Ainsi après 2 heures d’attente, les jeunes forment une haie et essaient de traverser pour jauger le niveau de l’eau. Chose qu’ils ont réussi avant de revenir de l’autre rive se trouvant à plus de 100 mètres avec une mobylette soulevée au-dessus de leurs têtes avec le niveau de l’eau presqu’à leurs coups.

Leur business a donc commencé pour cette journée. Constitués en plusieurs groupes, les jeunes ont ainsi commencé à faire des va-et-vient entre les deux rives du marigot avec des engins suivis de leurs propriétaires prudemment accrochés à leurs pas. Ce qui faisait surtout l’affluence sur les deux rives, c’est que c’était jour de marché à Gnafogon. Ainsi  au bout d’une trentaine de minutes, vient notre tour de traverser. Cette fois-ci, nous n’avons pas pris le risque de traverser avant de discuter le prix. Allez-vous nous faire traverser à combien? A cette question, ils nous répondent: 5000f. 5000f! Nous sommes-nous exclamés. Combien avez-vous? Nous ont-ils répliqué. 1000f est notre réponse. Impossible, 5000f ou rien. Nous ont-ils rétorqué en passant au suivant car les clients sont nombreux.
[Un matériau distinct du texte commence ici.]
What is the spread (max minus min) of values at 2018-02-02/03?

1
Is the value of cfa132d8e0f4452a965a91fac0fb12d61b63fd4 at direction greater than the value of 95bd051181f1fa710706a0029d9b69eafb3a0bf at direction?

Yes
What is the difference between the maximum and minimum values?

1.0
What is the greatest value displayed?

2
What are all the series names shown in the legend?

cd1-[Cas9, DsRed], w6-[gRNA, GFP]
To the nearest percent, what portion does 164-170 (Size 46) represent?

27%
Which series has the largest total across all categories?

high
Face à l’intransigeance de ces jeunes transporteurs circonstanciels d’engins, nous nous sommes résolus à rebrousser chemin pour remettre à plus tard notre mission. Ce qui a été finalement fait avec le bout de périple qu’on avait déjà fait. Sur le chemin de retour, un monsieur en partance pour Gnafogon se renseigne sur l’état des marigots à traverser. Nous lui faisons le récit. « 5000f pour traverser le marigot que moi je connais. Non! Ce n’est pas vrai. Les années passées, on nous faisait traverser à 500f. Et du coup, ça passe à 5000f, c’est pas possible » s’est-il étonné avant que nous ne prenions congé de lui.
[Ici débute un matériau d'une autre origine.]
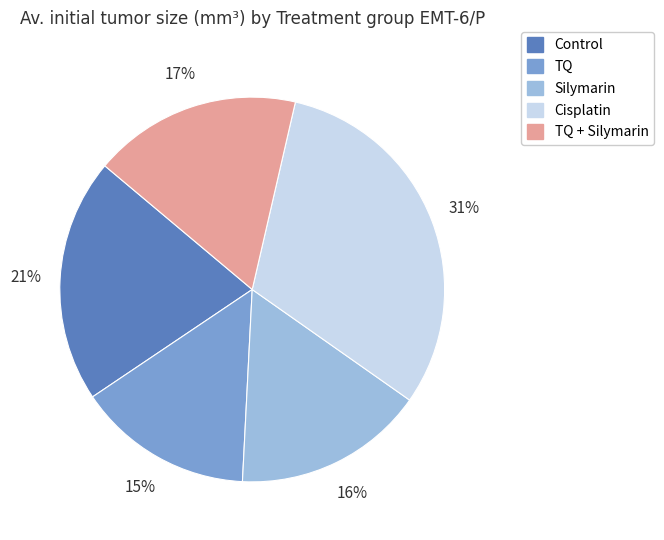

To the nearest percent, what is the difference between the largest and smallest slice percentages?

16%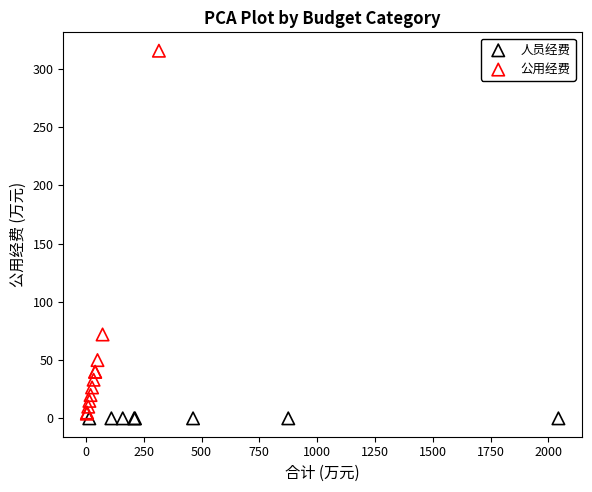

Which series reaches the maximum Y coordinate?

公用经费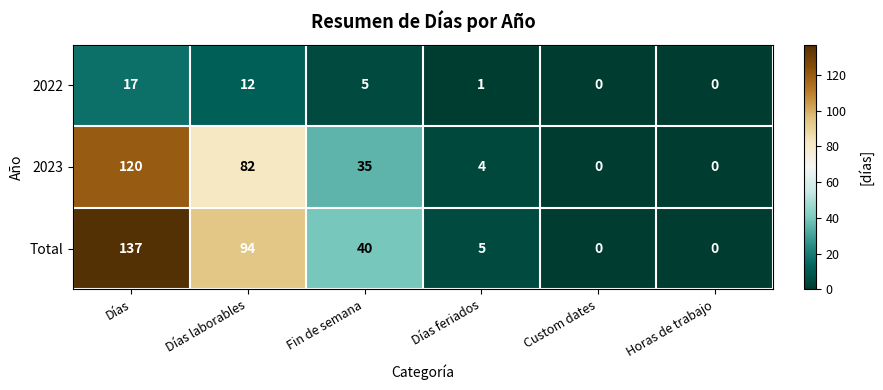

The value of Total at Días feriados is 5. True or false?

True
Quand on fait la sommation de ce qu’une personne doit dépenser de Bobo pour se rendre à Gnafogon à 45 km après une grosse pluie, ça dépasse largement le transport Bobo-Ouaga qui fait environ 360 km.

Et Gnafogon n’est qu’un échantillon du problème d’enclavement dans le Houet et dans l’ouest du Burkina en général. Une situation qui se présente comme un véritable cauchemar pour les populations surtout rurales.